Le concept de sensibilité libère le débat de la question plus controversée de savoir si les autres animaux sont conscients : une question dans laquelle la vision obsolète des Lumières selon laquelle la « raison humaine » est comme une étincelle divine activée en nous est toujours perceptible. Un fantôme de l’exceptionnalisme aristotélicien demeure dans le soupçon que, alors que d’autres animaux peuvent être sensibles, seuls les humains en ont cette forme spéciale que nous appelons la conscience. Le problème est qu’il est difficile d’attribuer des significations claires et quantifiables à ces mots – même chez les humains, où, par exemple, les arguments font rage sur le statut cognitif des personnes dans un état végétatif permanent après un traumatisme cérébral (ce terme même qui renvoie à la vision d’Aristote des plantes comme possédant une simple « âme végétative »). Bien que nous ne sachions peut-être pas ou ne soyons pas d’accord sur ce qu’est la conscience, il semble de plus en plus étrange de l’imaginer comme un attribut cognitif unique et absolu.
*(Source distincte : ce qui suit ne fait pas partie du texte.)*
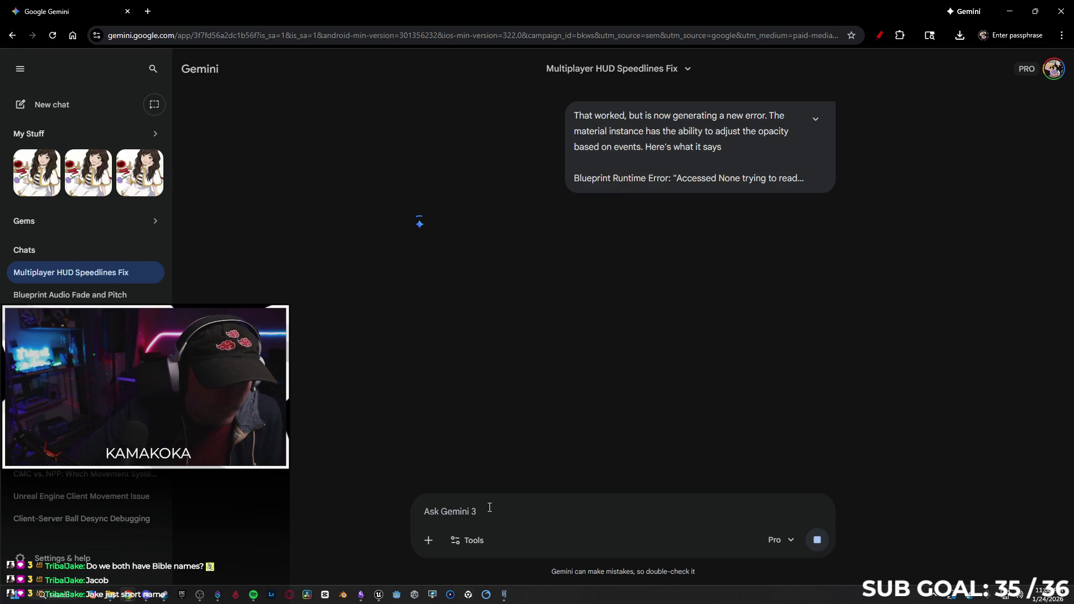
pyautogui.press('alt+Tab')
La question du bien-être animal est de savoir comment les différences évidentes de « qualités d’esprit » entre les espèces colorent nos attitudes et nos obligations. Un critère couramment cité est de savoir si d’autres animaux ressentent de la douleur. Le neuroscientifique américain Joseph LeDoux soutient que les émotions telles que la douleur sont des réponses humaines spécifiques aux réactions physiologiques : des récits que nous seuls pouvons créer en raison de notre capacité linguistique (par exemple, « j’ai mal »). D’autres rétorquent que, puisque tous les indicateurs et réponses observables à la « douleur » chez, disons, les chiens ou les chimpanzés, ressemblent à ceux en nous, cela n’a aucun sens d’imaginer une différence fondamentale. En tout cas, la position humaine est sûrement de supposer une équivalence à moins que nous ayons une raison claire de ne pas le faire.
Et ce n’est pas seulement une question de douleur physique. Des expériences ont montré, par exemple, que les porcs d’élevage réagissent comme s’ils étaient « déprimés » lorsqu’ils sont maintenus dans des conditions stériles dépourvues de stimulation mentale, répondant aux signaux (à propos de la nourriture, par exemple) comme s’ils avaient acquis un manque d’intérêt pessimiste pour les choses qui pourraient en bénéficier. eux. Encore une fois, nous ne savons pas à quoi ressemble cette situation pour un cochon – mais ils semblent avoir une réponse à leur expérience qui montre une sensibilité à la richesse (ou non) de leur environnement.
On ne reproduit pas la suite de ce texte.